Выражения лиц хозяев убедили Лабастьера в их искренности, и он продолжил:
— Они находились во власти, я надеюсь, последнего, тщательно скрываемого и охраняемого ими т’анга.
В зале повисла тишина, словно король сказал что-то неприличное. Да собственно, так оно и было. Ненависть к этим тварям прошлого прививается бабочкам буквально с первого дня жизни рассказами о подвигах Лабастьера Второго и бойцов отрядов т’анг-расчистки.
— Вот как, — нарушив молчание, тихо произнес Барми. — Вот как. Многое становится ясным. И вы, я надеюсь, навели там порядок?
— Полный, — подтвердил король.
— Неужели и вправду там был этот… это… неприятное существо? — Дент-Пиррон искательно глянул на Ракши и Мариэль. Те только подтверждающе кивнули ему.
— Вы убили его? — уточнил самец маака.
— Да, — Лабастьеру не доставило удовольствие это признание. Но что сделано, то сделано.
Барми поднялся и церемонно поклонился.
— Вы достойны славы своих предков, — сказал он торжественно.
— А теперь вы будете наводить порядок у нас? — жалобно спросил Дент-Пиррон.

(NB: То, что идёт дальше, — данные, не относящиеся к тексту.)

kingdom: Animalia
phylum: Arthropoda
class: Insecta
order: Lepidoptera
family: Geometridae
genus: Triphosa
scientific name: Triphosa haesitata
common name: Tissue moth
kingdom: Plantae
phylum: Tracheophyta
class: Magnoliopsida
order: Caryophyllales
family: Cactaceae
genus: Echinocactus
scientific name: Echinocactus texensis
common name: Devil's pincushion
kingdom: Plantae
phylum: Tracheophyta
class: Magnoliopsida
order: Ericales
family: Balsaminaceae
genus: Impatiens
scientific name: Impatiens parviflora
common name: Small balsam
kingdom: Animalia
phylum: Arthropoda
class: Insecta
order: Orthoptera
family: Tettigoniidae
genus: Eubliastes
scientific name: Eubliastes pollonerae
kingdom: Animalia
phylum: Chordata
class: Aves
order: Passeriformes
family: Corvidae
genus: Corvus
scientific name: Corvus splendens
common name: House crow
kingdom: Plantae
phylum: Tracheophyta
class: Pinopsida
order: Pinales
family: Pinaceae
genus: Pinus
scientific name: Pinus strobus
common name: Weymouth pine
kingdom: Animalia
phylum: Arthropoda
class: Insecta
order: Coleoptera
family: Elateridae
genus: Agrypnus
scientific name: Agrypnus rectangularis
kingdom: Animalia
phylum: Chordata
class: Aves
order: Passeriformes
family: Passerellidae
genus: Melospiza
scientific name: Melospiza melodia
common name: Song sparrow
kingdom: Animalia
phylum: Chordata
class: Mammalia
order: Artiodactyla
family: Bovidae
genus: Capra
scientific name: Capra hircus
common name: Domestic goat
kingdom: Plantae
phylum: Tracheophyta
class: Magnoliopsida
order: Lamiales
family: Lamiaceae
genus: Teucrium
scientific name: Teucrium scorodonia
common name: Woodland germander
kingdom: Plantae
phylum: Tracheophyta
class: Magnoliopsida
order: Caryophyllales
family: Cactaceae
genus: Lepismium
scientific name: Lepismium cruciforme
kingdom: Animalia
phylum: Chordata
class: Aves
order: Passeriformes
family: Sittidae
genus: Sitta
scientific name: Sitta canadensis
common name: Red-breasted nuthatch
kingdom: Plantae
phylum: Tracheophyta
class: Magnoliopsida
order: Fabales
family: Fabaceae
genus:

— Успокойтесь, — усмехнулся Лабастьер. — Я понимаю вас и в чем-то даже уважаю ваше стремление сделать жизнь интереснее и комфортабельнее. Но в вашем поведении есть, все же, нечто общее с поведением ваших соседей: и вы, как и они, не желаете довольствоваться простыми радостями, данными нам природой. А потому я все-таки буду строг.